In 2015 gaven gemeenten volgens het CBS €428 miljoen uit aan bijzondere bijstand. Dat is €14 miljoen (3%) minder dan het jaar ervoor. Dat komt vooral omdat minder mensen bijzondere bijstand krijgen toegekend. Het aantal personen dat bijzondere bijstand ontving daalde met maar liefst 34%. En dat terwijl de armoede in 2015 niet afnam (!).
De onderzoekers wijten de daling o.a. aan de afschaffing van de langdurigheidstoeslag die een lagere toekenningsdrempel had dan de individuele inkomenstoeslag die ervoor in de plaats kwam.
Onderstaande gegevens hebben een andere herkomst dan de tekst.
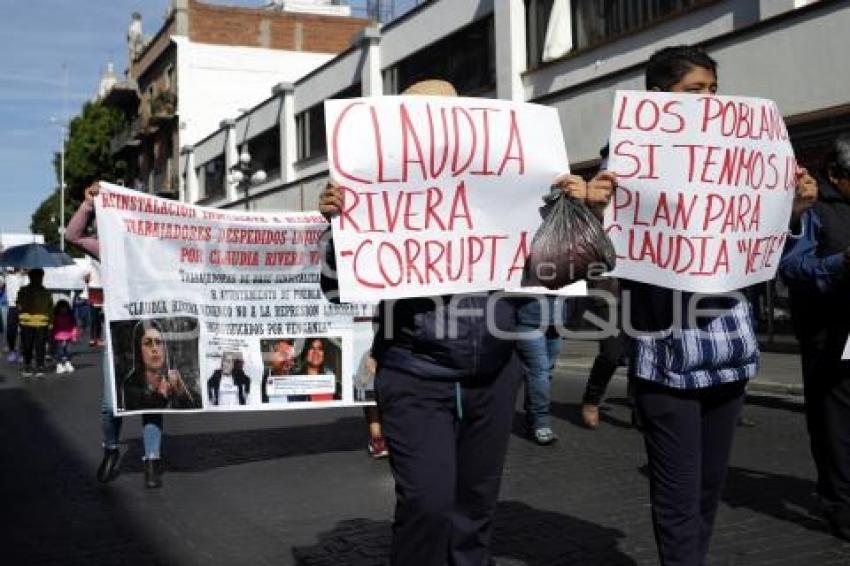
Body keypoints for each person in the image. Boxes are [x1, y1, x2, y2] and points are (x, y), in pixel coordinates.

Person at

Gemeenten gaven €39 miljoen uit aan de individuele inkomenstoeslag, terwijl de post waaronder de langdurigheidstoeslag viel met €77 miljoen daalde.
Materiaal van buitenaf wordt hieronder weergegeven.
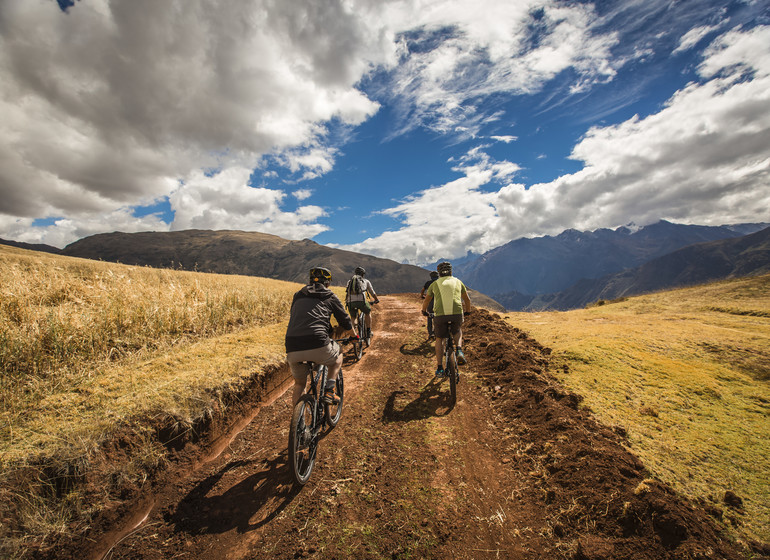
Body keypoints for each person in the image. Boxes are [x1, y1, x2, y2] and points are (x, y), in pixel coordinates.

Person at [285, 267, 356, 408]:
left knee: (299, 383)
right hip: (318, 341)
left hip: (292, 345)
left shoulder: (298, 295)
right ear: (328, 283)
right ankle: (330, 390)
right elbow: (345, 320)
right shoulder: (330, 296)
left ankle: (299, 423)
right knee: (338, 356)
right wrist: (354, 336)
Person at [421, 261, 471, 378]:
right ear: (451, 271)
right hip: (457, 313)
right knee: (457, 330)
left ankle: (439, 368)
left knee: (439, 338)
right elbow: (467, 300)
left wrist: (424, 311)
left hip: (440, 315)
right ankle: (459, 350)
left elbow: (427, 300)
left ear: (439, 273)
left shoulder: (435, 284)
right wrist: (467, 311)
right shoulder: (458, 282)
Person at [345, 266, 380, 339]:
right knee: (367, 312)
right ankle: (368, 331)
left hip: (351, 302)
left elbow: (347, 292)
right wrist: (376, 299)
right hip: (362, 302)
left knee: (353, 317)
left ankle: (352, 334)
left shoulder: (350, 281)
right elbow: (372, 292)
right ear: (363, 274)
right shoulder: (366, 281)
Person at [420, 270, 439, 339]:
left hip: (430, 302)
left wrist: (422, 296)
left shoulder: (428, 283)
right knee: (438, 316)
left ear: (431, 277)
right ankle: (437, 332)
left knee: (430, 316)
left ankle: (431, 333)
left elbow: (423, 290)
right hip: (439, 302)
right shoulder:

De uitgaven voor de post beschermingsbewind stegen in 2015 wel weer verder (naar €86 miljoen). De andere grote post die stijgt, is voorzieningen voor wonen. Hieronder vallen de kosten voor huisvesting en huisinrichting voor vluchtelingen met een status. En vergoedingen voor mensen met een hoge huur of hypotheek die (nog) niet kunnen verhuizen. Een daling van het aantal vluchtelingen, zoals nu het geval is, zal de ook uitgaven op deze post weer doen dalen.
Het CBS zet zelf een paar kanttekeningen bij de betrouwbaarheid van de resultaten. Zo vragen zij zich af of gemeenten de uitgaven voor o.a. de collectieve ziektekostenverzekering en beschermingsbewind goed registreren. Ik denk dat gemeenten daarnaast (in het jaar van de grote transities) ook meer inkomensondersteuning zijn gaan doen buiten de bijzondere bijstand om (maatwerkbudgetten voor wijkteams, ondersteuning via fondsen, maatwerkvoorziening Wmo, etc.).